# Lecture 4, Part 2 – Collections

## CSS Summer Bootcamp, Week 1 🥾

#### Suraj Rampure

### Collections

In Python, there are four built-in types of _collections_, or _containers_, which are types that store other types:
- `list`.
- `dict`.
- `tuple`.
- `set`.

We've looked at the first two extensively; let's take a look at the other two.

### Tuples

Tuples, like lists, are used to store multiple values, and are ordered (meaning we access elements by their index). However, unlike lists, **tuples are immutable**.
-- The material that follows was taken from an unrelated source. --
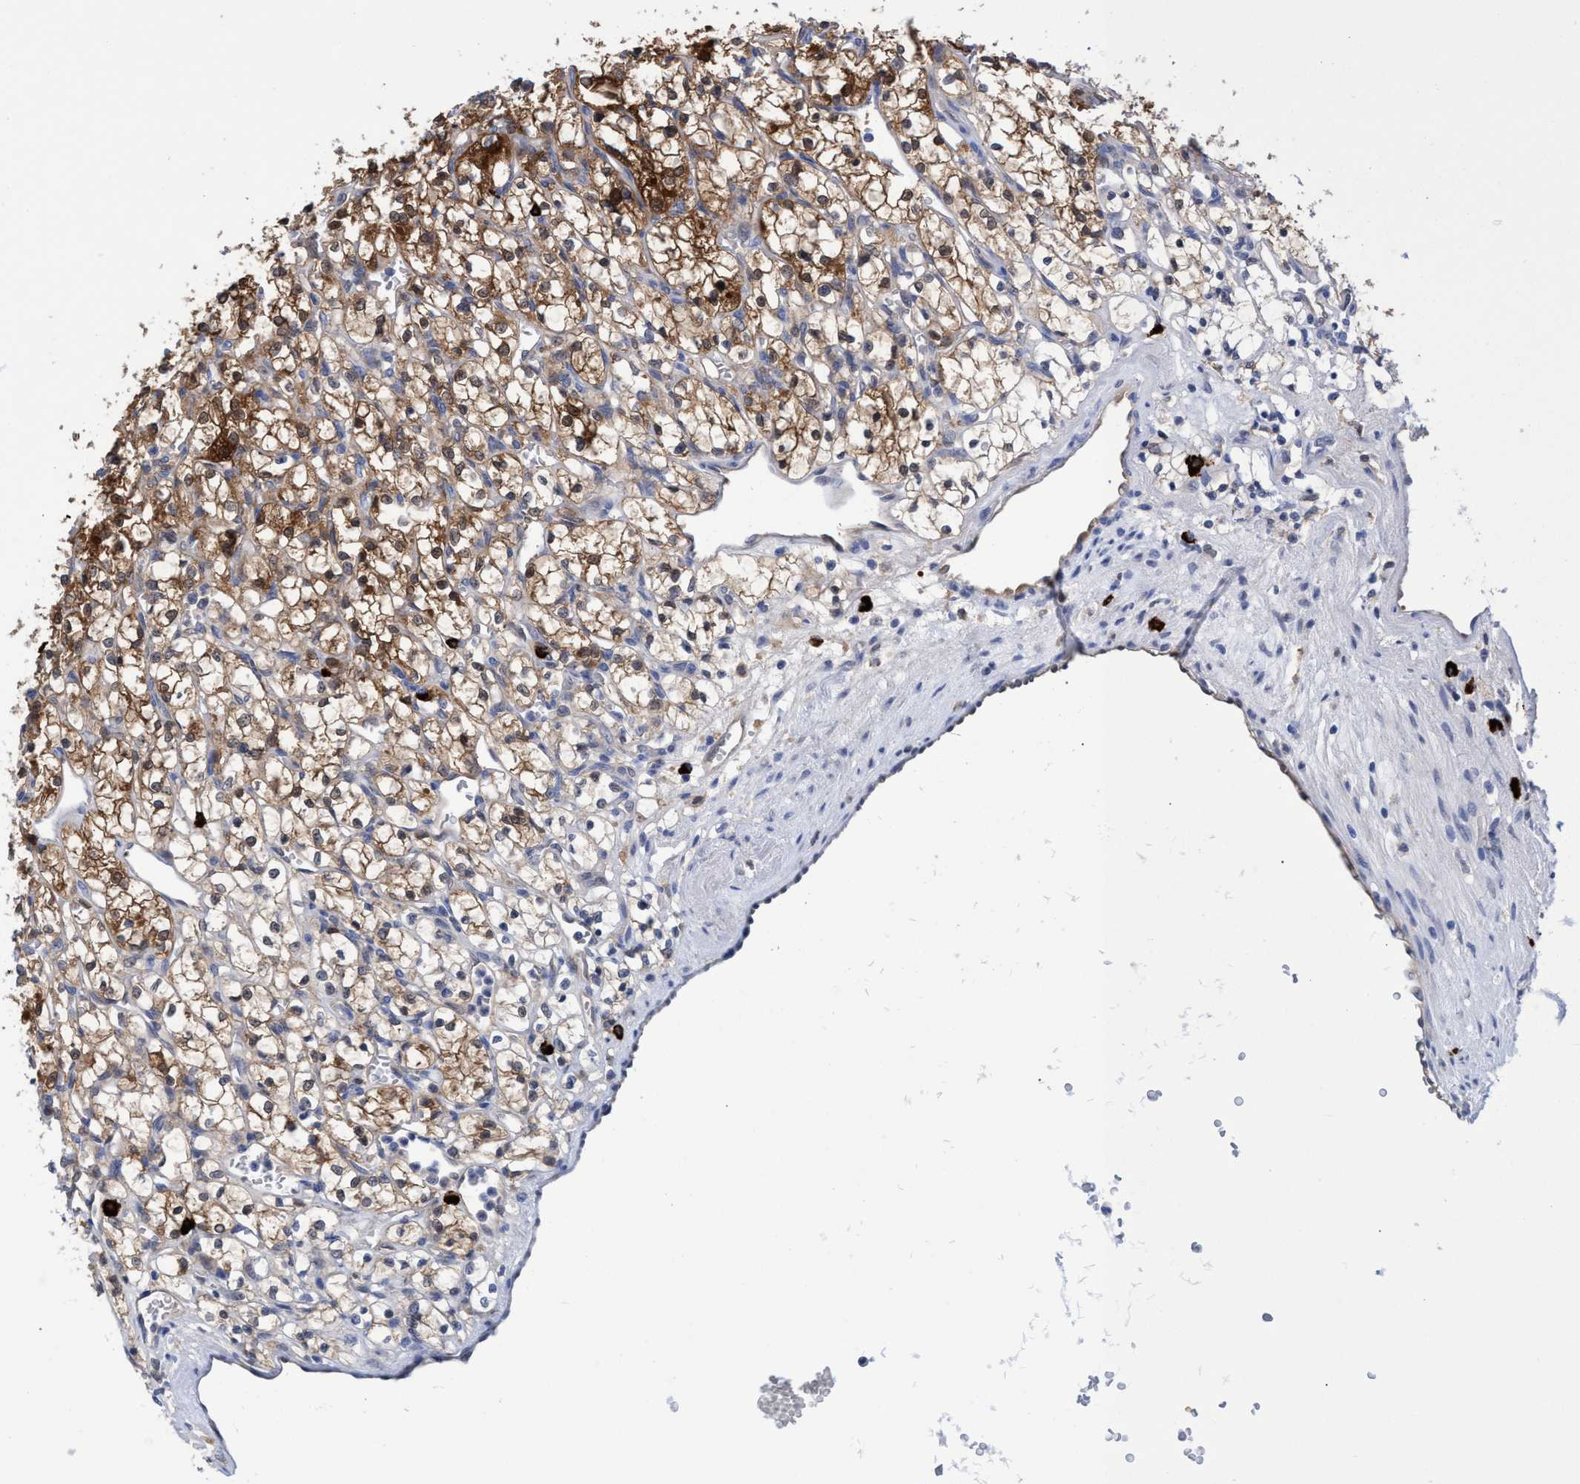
{"staining": {"intensity": "moderate", "quantity": ">75%", "location": "cytoplasmic/membranous"}, "tissue": "renal cancer", "cell_type": "Tumor cells", "image_type": "cancer", "snomed": [{"axis": "morphology", "description": "Adenocarcinoma, NOS"}, {"axis": "topography", "description": "Kidney"}], "caption": "Renal cancer (adenocarcinoma) stained for a protein shows moderate cytoplasmic/membranous positivity in tumor cells.", "gene": "PNPO", "patient": {"sex": "female", "age": 69}}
To create a tuple, use (parentheses) rather than [square brackets].

In [None]:
ucsd = ('UC San Diego', 'La Jolla, CA', 1960, 40_000)
ucsd

In [None]:
type(ucsd)

In [None]:
ucsd[0]

In [None]:
ucsd[4]

In [None]:
# This would work if `ucsd` were a list!
ucsd[2] = 1998

### Why tuples?

While tuples may _seem_ like "worse" lists, there are times where we need immutable sequences.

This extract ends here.